7. Immune Response & Inflammation. Acne lesions are generally described as ‘inflammatory’ and ‘non-inflammatory’. We now know clogged pores begin the inflammation process in acne when neutrophils surround the microcomedone, preparing a first line of defense by creating ‘nets’ to trap bacteria. Neutrophils are involved in all phases of acne. When neutrophil cells and microbes die in battle, a white or yellowish substance known as ‘pus’ is formed. The greater the battle, the more pus is made. Inflammation chemicals called ‘inflammatory mediators’ cause blood vessels to expand in order to quickly bring more neutrophils to the area. This causes the characteristic redness from expanded capillaries, swelling from neutrophil-rich plasma leaking from capillaries into skin tissue, heat from increased blood flow, and pain when pressure from swelling tissue is put on sensitive nerve endings near the lesions.

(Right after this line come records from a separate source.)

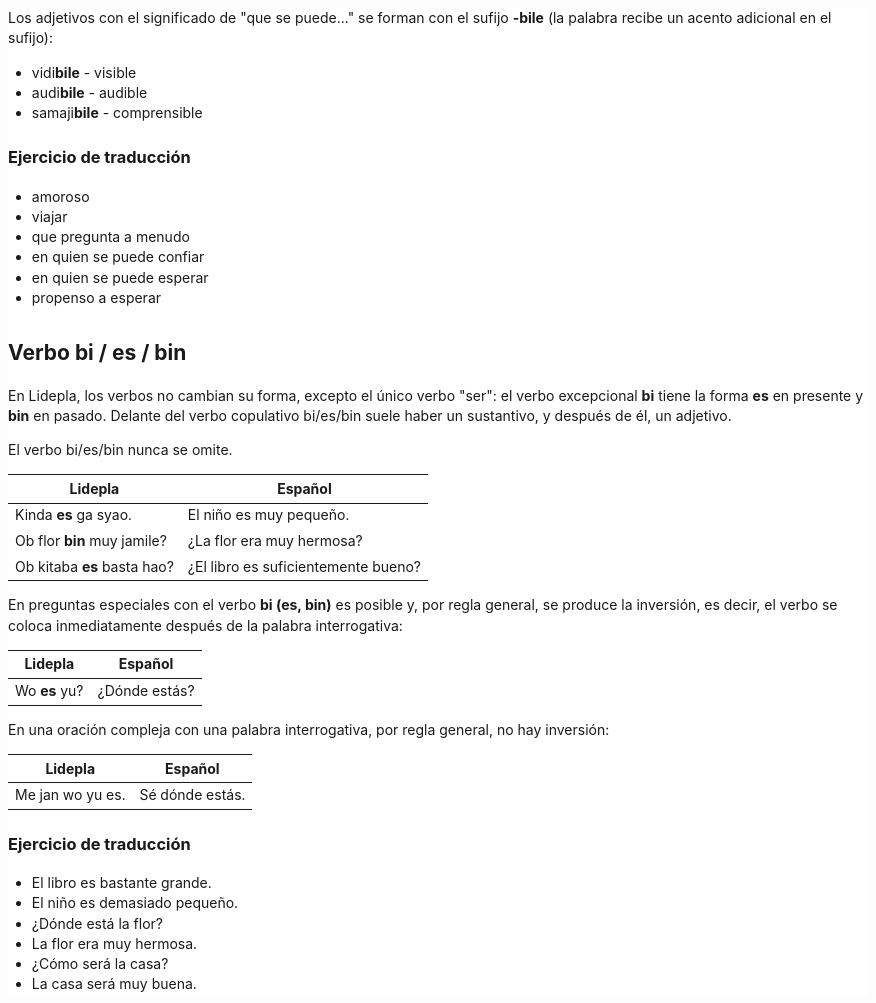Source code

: Los adjetivos con el significado de "que se puede..." se forman con el sufijo
**-bile** (la palabra recibe un acento adicional en el sufijo):

- vidi**bile** - visible
- audi**bile** - audible
- samaji**bile** - comprensible

### Ejercicio de traducción

- amoroso
- viajar
- que pregunta a menudo
- en quien se puede confiar
- en quien se puede esperar
- propenso a esperar

## Verbo bi / es / bin

En Lidepla, los verbos no cambian su forma, excepto el único verbo "ser": el
verbo excepcional **bi** tiene la forma **es** en presente y **bin** en pasado.
Delante del verbo copulativo bi/es/bin suele haber un sustantivo, y después de
él, un adjetivo.

El verbo bi/es/bin nunca se omite.

| Lidepla                     | Español                             |
|-----------------------------|-------------------------------------|
| Kinda **es** ga syao.       | El niño es muy pequeño.             |
| Ob flor **bin** muy jamile? | ¿La flor era muy hermosa?           |
| Ob kitaba **es** basta hao? | ¿El libro es suficientemente bueno? |

En preguntas especiales con el verbo **bi (es, bin)** es posible y, por regla
general, se produce la inversión, es decir, el verbo se coloca inmediatamente
después de la palabra interrogativa:

| Lidepla       | Español       |
|---------------|---------------|
| Wo **es** yu? | ¿Dónde estás? |

En una oración compleja con una palabra interrogativa, por regla general, no
hay inversión:

| Lidepla          | Español         |
|------------------|-----------------|
| Me jan wo yu es. | Sé dónde estás. |

### Ejercicio de traducción

- El libro es bastante grande.
- El niño es demasiado pequeño.
- ¿Dónde está la flor?
- La flor era muy hermosa.
- ¿Cómo será la casa?
- La casa será muy buena.
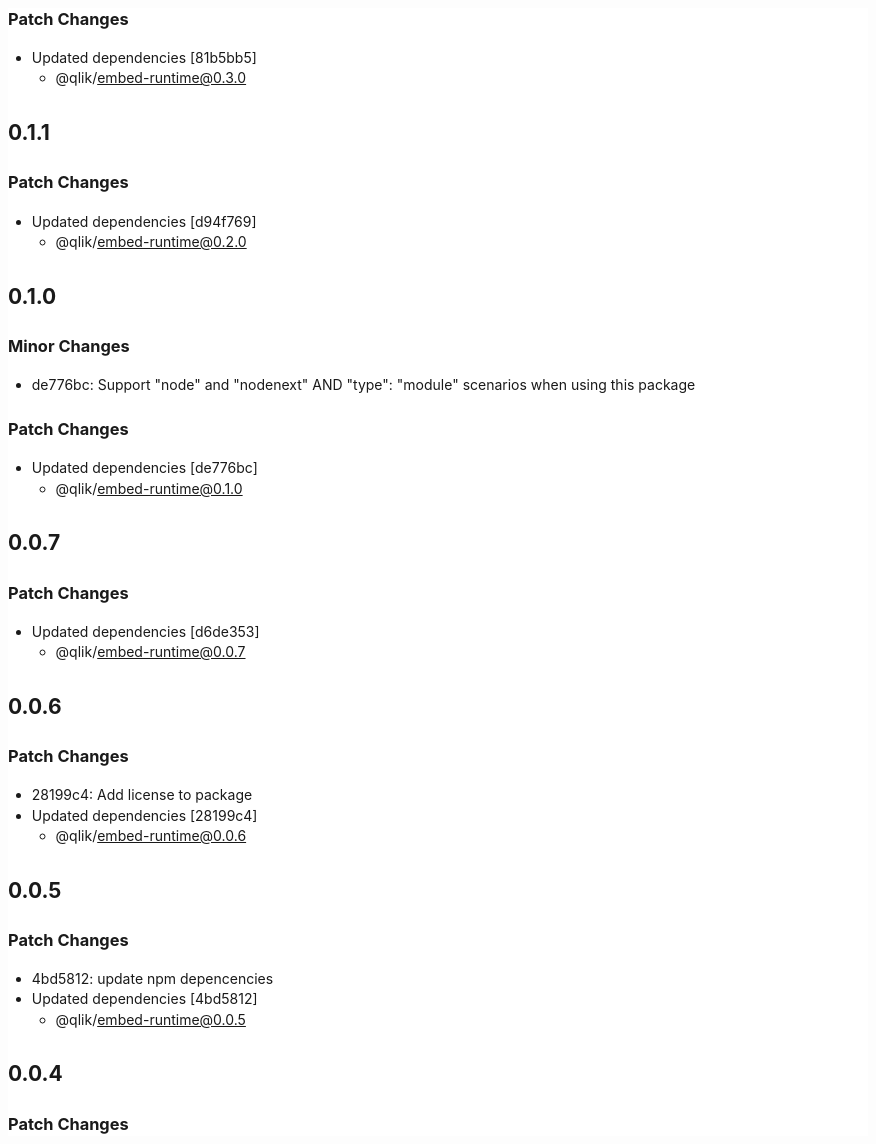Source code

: ### Patch Changes

- Updated dependencies [81b5bb5]
  - @qlik/embed-runtime@0.3.0

## 0.1.1

### Patch Changes

- Updated dependencies [d94f769]
  - @qlik/embed-runtime@0.2.0

## 0.1.0

### Minor Changes

- de776bc: Support "node" and "nodenext" AND "type": "module" scenarios when using this package

### Patch Changes

- Updated dependencies [de776bc]
  - @qlik/embed-runtime@0.1.0

## 0.0.7

### Patch Changes

- Updated dependencies [d6de353]
  - @qlik/embed-runtime@0.0.7

## 0.0.6

### Patch Changes

- 28199c4: Add license to package
- Updated dependencies [28199c4]
  - @qlik/embed-runtime@0.0.6

## 0.0.5

### Patch Changes

- 4bd5812: update npm depencencies
- Updated dependencies [4bd5812]
  - @qlik/embed-runtime@0.0.5

## 0.0.4

### Patch Changes
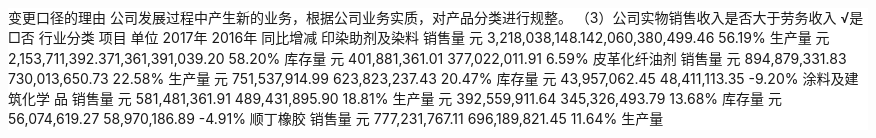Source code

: 变更口径的理由
公司发展过程中产生新的业务，根据公司业务实质，对产品分类进行规整。
（3）公司实物销售收入是否大于劳务收入
√是□否
行业分类
项目
单位
2017年
2016年
同比增减
印染助剂及染料
销售量
元
3,218,038,148.142,060,380,499.46
56.19%
生产量
元
2,153,711,392.371,361,391,039.20
58.20%
库存量
元
401,881,361.01
377,022,011.91
6.59%
皮革化纤油剂
销售量
元
894,879,331.83
730,013,650.73
22.58%
生产量
元
751,537,914.99
623,823,237.43
20.47%
库存量
元
43,957,062.45
48,411,113.35
-9.20%
涂料及建筑化学
品
销售量
元
581,481,361.91
489,431,895.90
18.81%
生产量
元
392,559,911.64
345,326,493.79
13.68%
库存量
元
56,074,619.27
58,970,186.89
-4.91%
顺丁橡胶
销售量
元
777,231,767.11
696,189,821.45
11.64%
生产量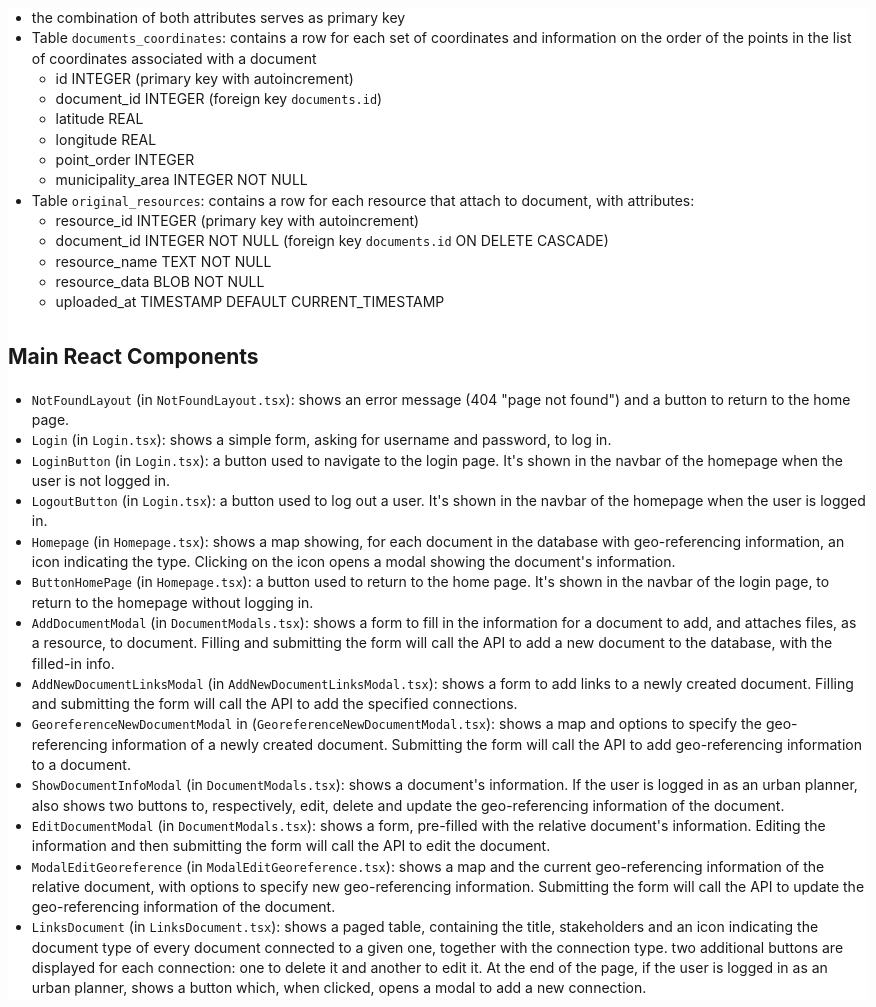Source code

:   - the combination of both attributes serves as primary key
-  Table `documents_coordinates`: contains a row for each set of coordinates and information on the order of the points in the list of coordinates associated with a document
   - id INTEGER (primary key with autoincrement)
   - document_id INTEGER (foreign key `documents.id`)
   - latitude REAL
   - longitude REAL
   - point_order INTEGER
   - municipality_area INTEGER NOT NULL
- Table `original_resources`: contains a row for each resource that attach to document, with attributes:
   - resource_id INTEGER (primary key with autoincrement)
   - document_id INTEGER NOT NULL (foreign key `documents.id` ON DELETE CASCADE)
   - resource_name TEXT NOT NULL
   - resource_data BLOB NOT NULL
   - uploaded_at TIMESTAMP DEFAULT CURRENT_TIMESTAMP

## Main React Components

- `NotFoundLayout` (in `NotFoundLayout.tsx`): shows an error message (404 "page not found") and a button to return to the home page.
- `Login` (in `Login.tsx`): shows a simple form, asking for username and password, to log in.
- `LoginButton` (in `Login.tsx`): a button used to navigate to the login page. It's shown in the navbar of the homepage
when the user is not logged in.
- `LogoutButton` (in `Login.tsx`): a button used to log out a user. It's shown in the navbar of the homepage when the
user is logged in.
- `Homepage` (in `Homepage.tsx`): shows a map showing, for each document in the database with geo-referencing information, an icon
indicating the type. Clicking on the icon opens a modal showing the document's information.
- `ButtonHomePage` (in `Homepage.tsx`): a button used to return to the home page. It's shown in the navbar of the login
page, to return to the homepage without logging in.
- `AddDocumentModal` (in `DocumentModals.tsx`): shows a form to fill in the information for a document to add, and attaches files, as a resource, to document.
Filling and submitting the form will call the API to add a new document to the database, with the filled-in info.
- `AddNewDocumentLinksModal` (in `AddNewDocumentLinksModal.tsx`): shows a form to add links to a newly created document.
Filling and submitting the form will call the API to add the specified connections.
- `GeoreferenceNewDocumentModal` in (`GeoreferenceNewDocumentModal.tsx`): shows a map and options to specify the geo-referencing
information of a newly created document. Submitting the form will call the API to add geo-referencing information to a document.
- `ShowDocumentInfoModal` (in `DocumentModals.tsx`): shows a document's information. If the user is logged in as an
urban planner, also shows two buttons to, respectively, edit, delete and update the geo-referencing information of the document.
- `EditDocumentModal` (in `DocumentModals.tsx`): shows a form, pre-filled with the relative document's information.
Editing the information and then submitting the form will call the API to edit the document.
- `ModalEditGeoreference` (in `ModalEditGeoreference.tsx`): shows a map and the current geo-referencing information of the
relative document, with options to specify new geo-referencing information. Submitting the form will call the API to update
the geo-referencing information of the document.
- `LinksDocument` (in `LinksDocument.tsx`): shows a paged table, containing the title, stakeholders and an icon indicating the
document type of every document connected to a given one, together with the connection type. two additional buttons are displayed for each connection: one to delete it and another to edit it. At the end of the page, if the user is logged in as an urban planner, shows a button which, when clicked, opens a modal to add a new connection.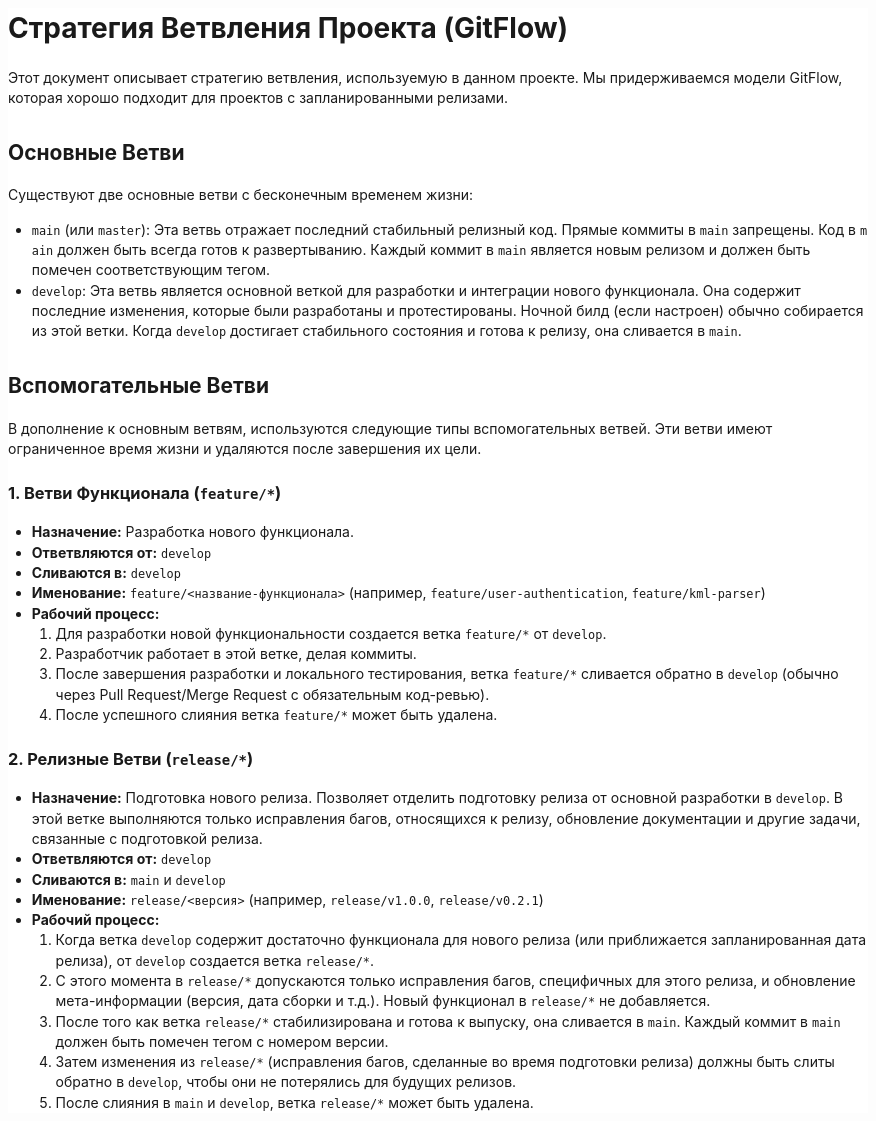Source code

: # Стратегия Ветвления Проекта (GitFlow)

Этот документ описывает стратегию ветвления, используемую в данном проекте. Мы придерживаемся модели GitFlow, которая хорошо подходит для проектов с запланированными релизами.

## Основные Ветви

Существуют две основные ветви с бесконечным временем жизни:

*   `main` (или `master`): Эта ветвь отражает последний стабильный релизный код. Прямые коммиты в `main` запрещены. Код в `main` должен быть всегда готов к развертыванию. Каждый коммит в `main` является новым релизом и должен быть помечен соответствующим тегом.
*   `develop`: Эта ветвь является основной веткой для разработки и интеграции нового функционала. Она содержит последние изменения, которые были разработаны и протестированы. Ночной билд (если настроен) обычно собирается из этой ветки. Когда `develop` достигает стабильного состояния и готова к релизу, она сливается в `main`.

## Вспомогательные Ветви

В дополнение к основным ветвям, используются следующие типы вспомогательных ветвей. Эти ветви имеют ограниченное время жизни и удаляются после завершения их цели.

### 1. Ветви Функционала (`feature/*`)

*   **Назначение:** Разработка нового функционала.
*   **Ответвляются от:** `develop`
*   **Сливаются в:** `develop`
*   **Именование:** `feature/<название-функционала>` (например, `feature/user-authentication`, `feature/kml-parser`)
*   **Рабочий процесс:**
    1.  Для разработки новой функциональности создается ветка `feature/*` от `develop`.
    2.  Разработчик работает в этой ветке, делая коммиты.
    3.  После завершения разработки и локального тестирования, ветка `feature/*` сливается обратно в `develop` (обычно через Pull Request/Merge Request с обязательным код-ревью).
    4.  После успешного слияния ветка `feature/*` может быть удалена.

### 2. Релизные Ветви (`release/*`)

*   **Назначение:** Подготовка нового релиза. Позволяет отделить подготовку релиза от основной разработки в `develop`. В этой ветке выполняются только исправления багов, относящихся к релизу, обновление документации и другие задачи, связанные с подготовкой релиза.
*   **Ответвляются от:** `develop`
*   **Сливаются в:** `main` и `develop`
*   **Именование:** `release/<версия>` (например, `release/v1.0.0`, `release/v0.2.1`)
*   **Рабочий процесс:**
    1.  Когда ветка `develop` содержит достаточно функционала для нового релиза (или приближается запланированная дата релиза), от `develop` создается ветка `release/*`.
    2.  С этого момента в `release/*` допускаются только исправления багов, специфичных для этого релиза, и обновление мета-информации (версия, дата сборки и т.д.). Новый функционал в `release/*` не добавляется.
    3.  После того как ветка `release/*` стабилизирована и готова к выпуску, она сливается в `main`. Каждый коммит в `main` должен быть помечен тегом с номером версии.
    4.  Затем изменения из `release/*` (исправления багов, сделанные во время подготовки релиза) должны быть слиты обратно в `develop`, чтобы они не потерялись для будущих релизов.
    5.  После слияния в `main` и `develop`, ветка `release/*` может быть удалена.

8. Weak Pore Walls. As bacteria multiply, they secrete hyaluronidase, which causes a thinning of pore walls. Once thinned, the pore can no longer withstand the pressure of pus and plasma, causing the debris to explode into the surrounding dermis. Accutane® and other pharmaceutical retinoids help to strengthen pore walls, thereby reducing lesions. 

So while the behaviors we think of as causing acne don't, they can exacerbate the actual physiological causes. If you want to avoid making acne worse, then avoid the triggers. But don't expect acne to go away just because you do.